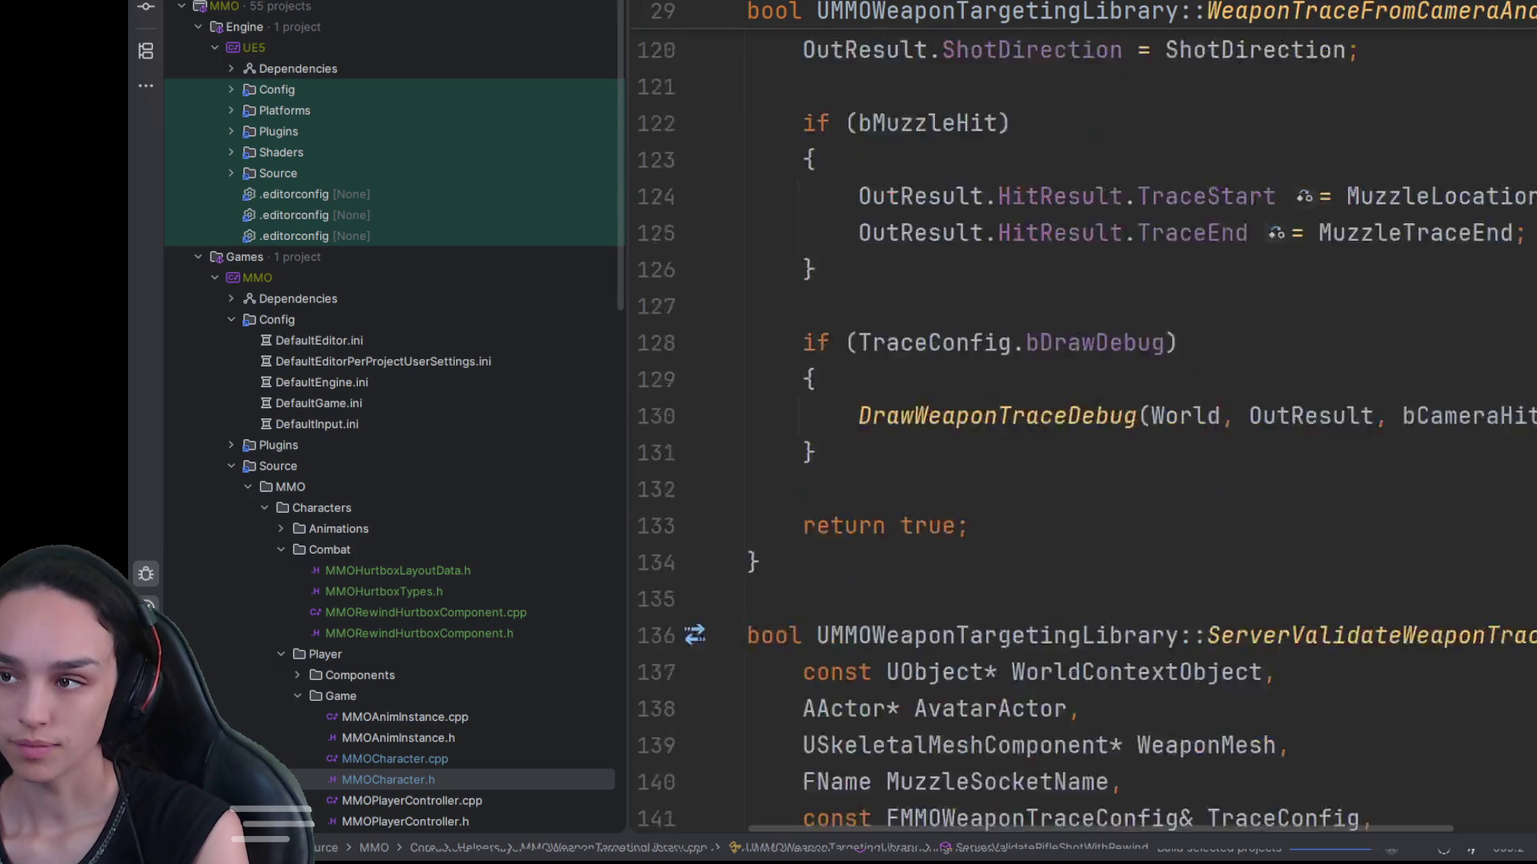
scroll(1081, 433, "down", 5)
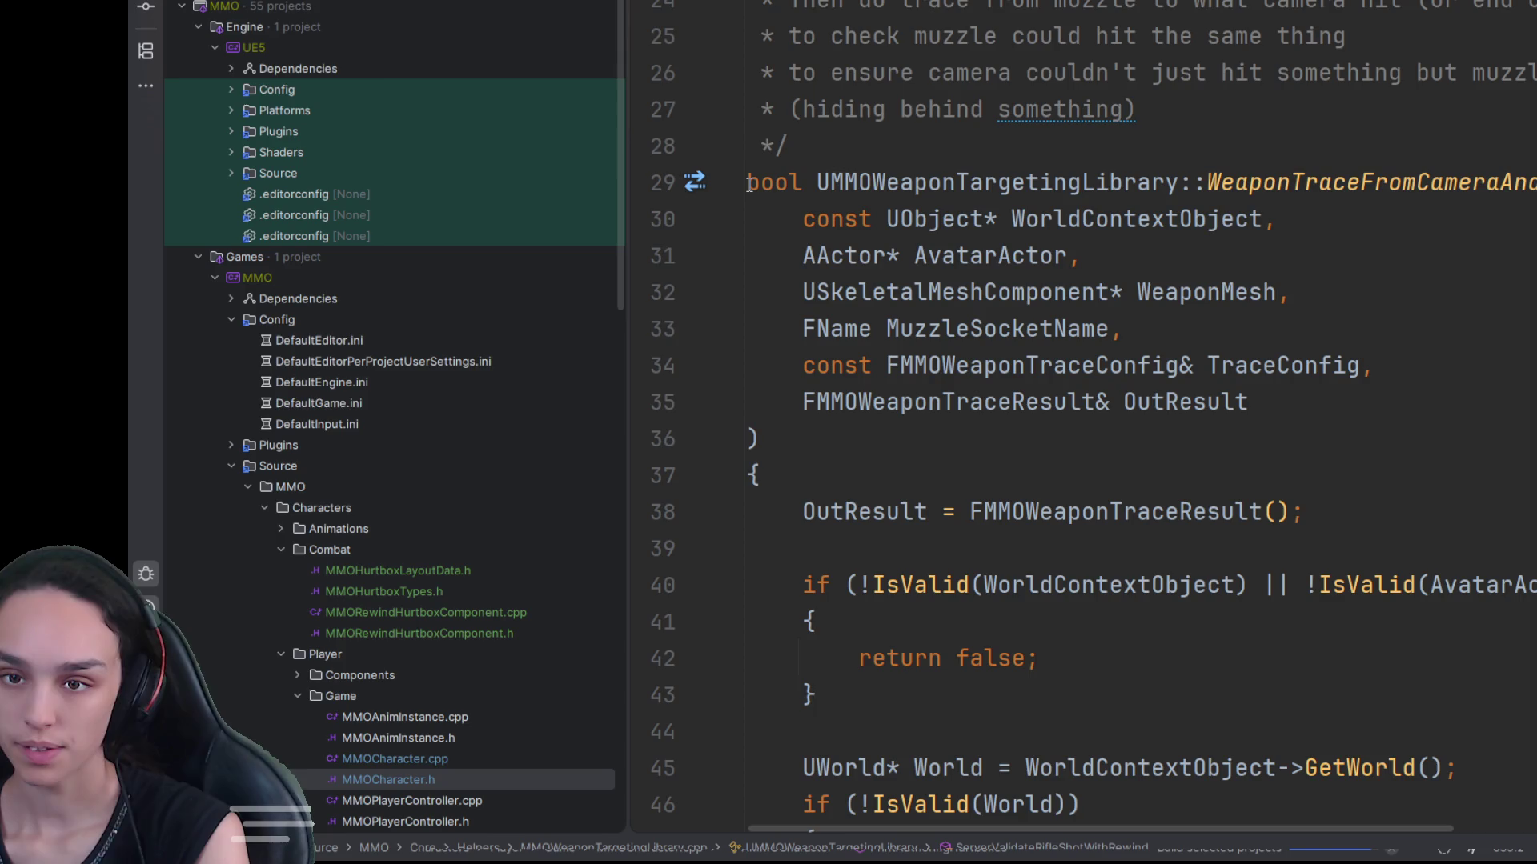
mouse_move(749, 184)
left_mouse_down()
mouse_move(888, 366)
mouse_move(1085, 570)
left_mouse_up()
--- --- ---
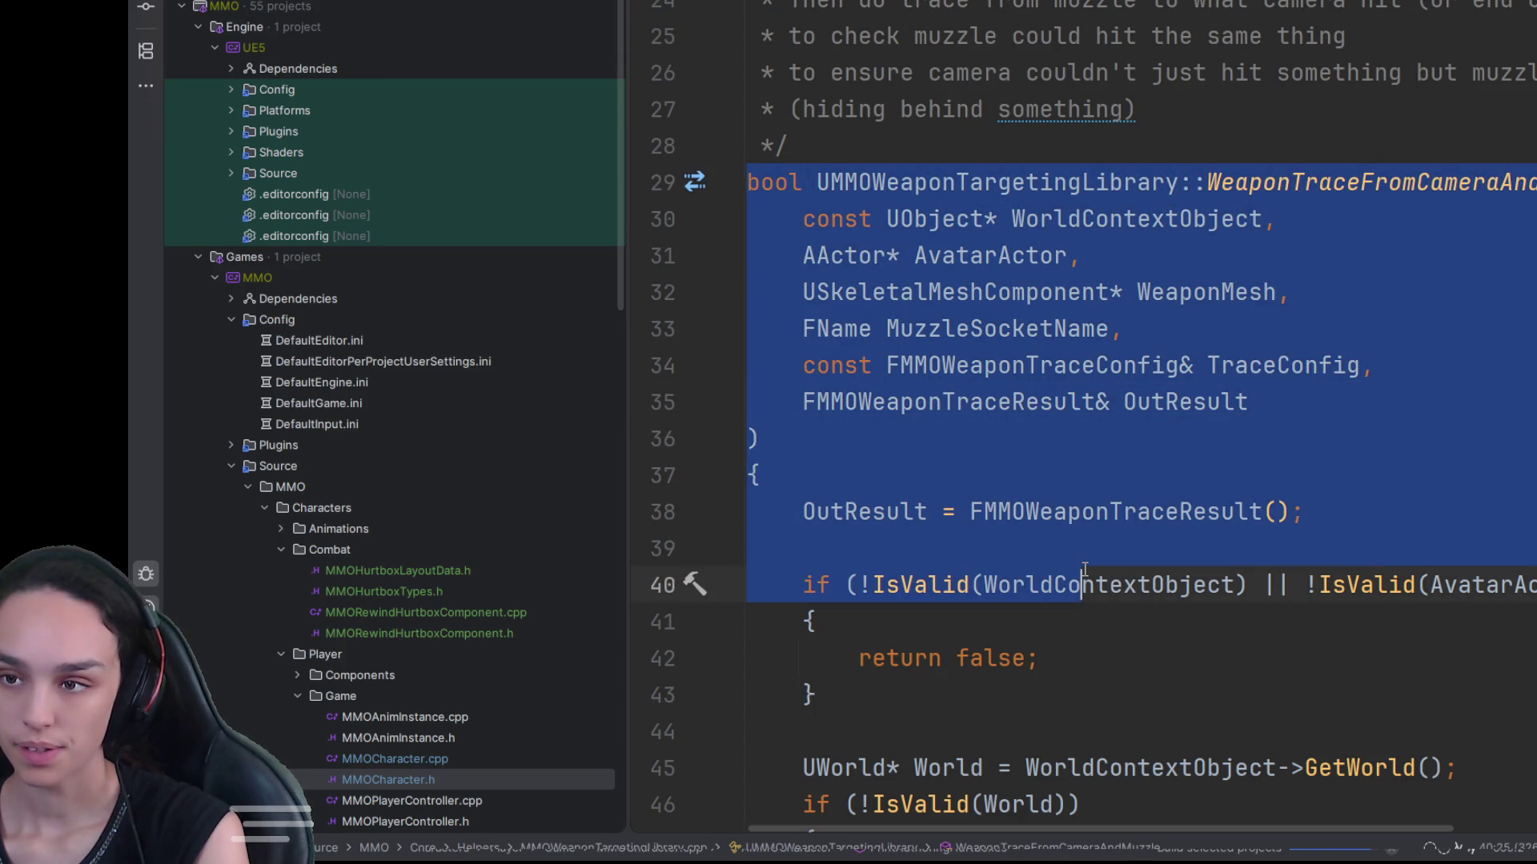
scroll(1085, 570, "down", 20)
--- --- ---
:: Try it ::
Out of the data above, set down the lines from the one with "mouse_move(888, 366)" to the one with "left_mouse_up()", both included, exactly as written and with no additions.

:: Response to this task ::
mouse_move(888, 366)
mouse_move(1085, 570)
left_mouse_up()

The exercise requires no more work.